Sorry for not replying yet, I’m trying to tackle how best to sincerely respond to you considering that you seem to be playing devil’s advocate pretty hard rather than trying to move into the middle of a shared understanding or at least a shared and open disagreement.
Religion is different from philosophy at the fundamental level: religion is driven by ideology, philosophy is driven by truth-seeking. Religion is fundamentally closed due to prescribing required beliefs and ways of thinking that are not seriously challenged or examined, whereas philosophy is fundamentally open due to prescribing only a must basic and upright relationship between oneself and thought, or between thought and its object. Philosophy arrives at conclusions because those conclusions were objectively tested in the fires of reason and honed through collective process of examination, critique and change; religion doesn’t even arrive at conclusions, it simply asserts things based solely on an appeal to the authority of the past, appeal to fear and rewards, and thereby is essentially a pathological enterprise.
Religions arose only because of a lack of philosophy.
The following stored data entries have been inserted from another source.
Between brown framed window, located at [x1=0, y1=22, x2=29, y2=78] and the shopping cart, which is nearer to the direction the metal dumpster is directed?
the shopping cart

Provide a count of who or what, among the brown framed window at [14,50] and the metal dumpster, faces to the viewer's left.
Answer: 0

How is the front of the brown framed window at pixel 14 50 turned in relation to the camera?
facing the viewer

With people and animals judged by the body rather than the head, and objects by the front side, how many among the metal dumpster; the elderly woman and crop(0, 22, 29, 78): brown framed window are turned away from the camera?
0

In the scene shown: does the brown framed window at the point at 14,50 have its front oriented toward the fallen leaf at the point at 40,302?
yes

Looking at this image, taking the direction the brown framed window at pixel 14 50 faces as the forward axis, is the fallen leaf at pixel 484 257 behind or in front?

Science is a branch of philosophy, religion is not; religion is a branch of pathology/ideology and will be eliminated eventually as science and philosophy continue to develop and replace the psychological, social and economic functions that religion formerly performed.
As for the rest, again I’m not sure how to respond from here, because I can’t tell how serious you’re being (for example, we don’t simply wander around randomly in a library of ideas, that’s a disingenuous metaphor to use). If you are being serious then I suggest looking at Fixed’s reply above. Science and scientific method are branches of philosophy and philosophic method, not the other way around.